##### INFORMATION #####

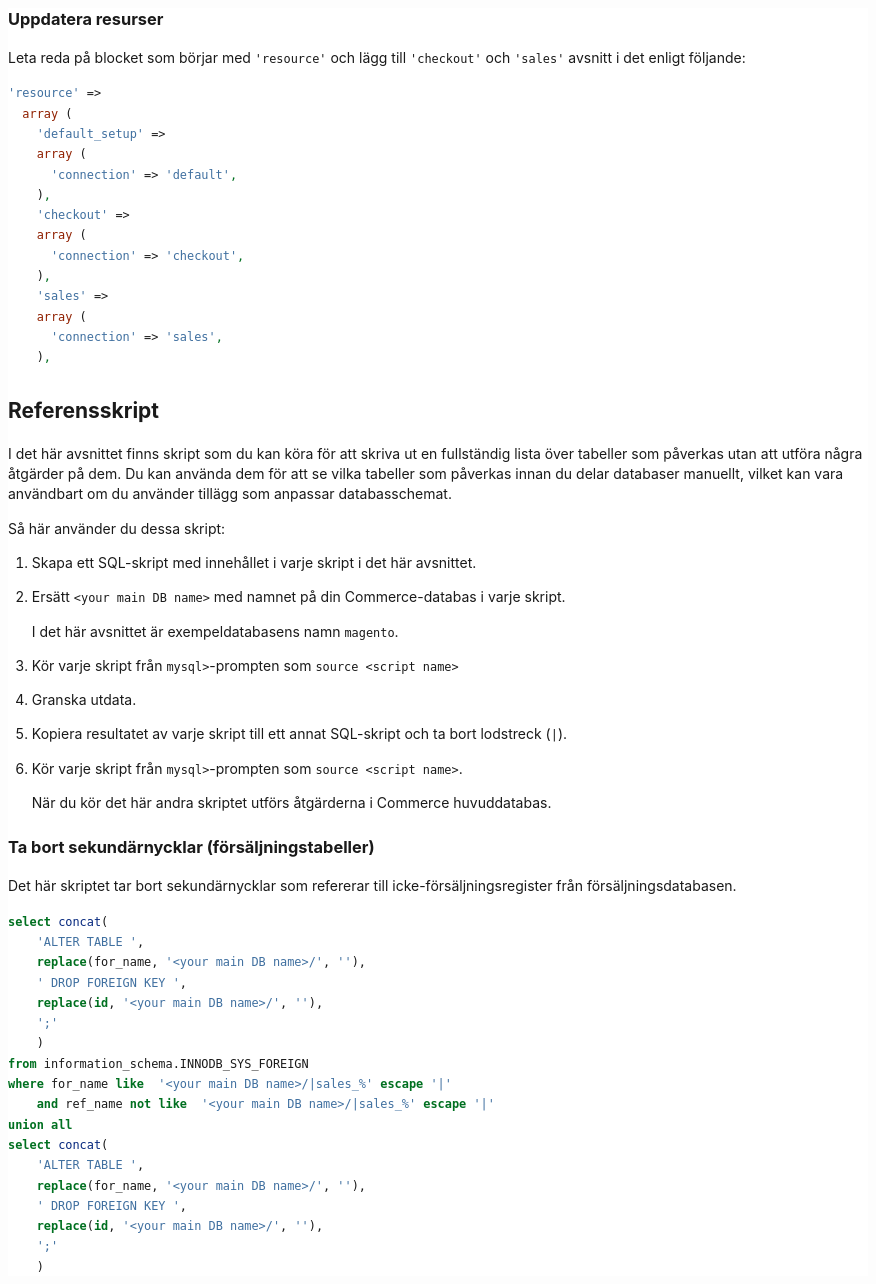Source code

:### Uppdatera resurser

Leta reda på blocket som börjar med `'resource'` och lägg till `'checkout'` och `'sales'` avsnitt i det enligt följande:

```php
'resource' =>
  array (
    'default_setup' =>
    array (
      'connection' => 'default',
    ),
    'checkout' =>
    array (
      'connection' => 'checkout',
    ),
    'sales' =>
    array (
      'connection' => 'sales',
    ),
```

## Referensskript

I det här avsnittet finns skript som du kan köra för att skriva ut en fullständig lista över tabeller som påverkas utan att utföra några åtgärder på dem. Du kan använda dem för att se vilka tabeller som påverkas innan du delar databaser manuellt, vilket kan vara användbart om du använder tillägg som anpassar databasschemat.

Så här använder du dessa skript:

1. Skapa ett SQL-skript med innehållet i varje skript i det här avsnittet.
1. Ersätt `<your main DB name>` med namnet på din Commerce-databas i varje skript.

   I det här avsnittet är exempeldatabasens namn `magento`.

1. Kör varje skript från `mysql>`-prompten som `source <script name>`
1. Granska utdata.
1. Kopiera resultatet av varje skript till ett annat SQL-skript och ta bort lodstreck (`|`).
1. Kör varje skript från `mysql>`-prompten som `source <script name>`.

   När du kör det här andra skriptet utförs åtgärderna i Commerce huvuddatabas.

### Ta bort sekundärnycklar (försäljningstabeller)

Det här skriptet tar bort sekundärnycklar som refererar till icke-försäljningsregister från försäljningsdatabasen.

```sql
select concat(
    'ALTER TABLE ',
    replace(for_name, '<your main DB name>/', ''),
    ' DROP FOREIGN KEY ',
    replace(id, '<your main DB name>/', ''),
    ';'
    )
from information_schema.INNODB_SYS_FOREIGN
where for_name like  '<your main DB name>/|sales_%' escape '|'
    and ref_name not like  '<your main DB name>/|sales_%' escape '|'
union all
select concat(
    'ALTER TABLE ',
    replace(for_name, '<your main DB name>/', ''),
    ' DROP FOREIGN KEY ',
    replace(id, '<your main DB name>/', ''),
    ';'
    )
```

#####

WHAT YOU WILL DO: Copy the data precisely. Skip every picture.

SOLVED EXERCISE:
Source code

:### Uppdatera resurser

Leta reda på blocket som börjar med `'resource'` och lägg till `'checkout'` och `'sales'` avsnitt i det enligt följande:

```php
'resource' =>
  array (
    'default_setup' =>
    array (
      'connection' => 'default',
    ),
    'checkout' =>
    array (
      'connection' => 'checkout',
    ),
    'sales' =>
    array (
      'connection' => 'sales',
    ),
```

## Referensskript

I det här avsnittet finns skript som du kan köra för att skriva ut en fullständig lista över tabeller som påverkas utan att utföra några åtgärder på dem. Du kan använda dem för att se vilka tabeller som påverkas innan du delar databaser manuellt, vilket kan vara användbart om du använder tillägg som anpassar databasschemat.

Så här använder du dessa skript:

1. Skapa ett SQL-skript med innehållet i varje skript i det här avsnittet.
1. Ersätt `<your main DB name>` med namnet på din Commerce-databas i varje skript.

   I det här avsnittet är exempeldatabasens namn `magento`.

1. Kör varje skript från `mysql>`-prompten som `source <script name>`
1. Granska utdata.
1. Kopiera resultatet av varje skript till ett annat SQL-skript och ta bort lodstreck (`|`).
1. Kör varje skript från `mysql>`-prompten som `source <script name>`.

   När du kör det här andra skriptet utförs åtgärderna i Commerce huvuddatabas.

### Ta bort sekundärnycklar (försäljningstabeller)

Det här skriptet tar bort sekundärnycklar som refererar till icke-försäljningsregister från försäljningsdatabasen.

```sql
select concat(
    'ALTER TABLE ',
    replace(for_name, '<your main DB name>/', ''),
    ' DROP FOREIGN KEY ',
    replace(id, '<your main DB name>/', ''),
    ';'
    )
from information_schema.INNODB_SYS_FOREIGN
where for_name like  '<your main DB name>/|sales_%' escape '|'
    and ref_name not like  '<your main DB name>/|sales_%' escape '|'
union all
select concat(
    'ALTER TABLE ',
    replace(for_name, '<your main DB name>/', ''),
    ' DROP FOREIGN KEY ',
    replace(id, '<your main DB name>/', ''),
    ';'
    )
```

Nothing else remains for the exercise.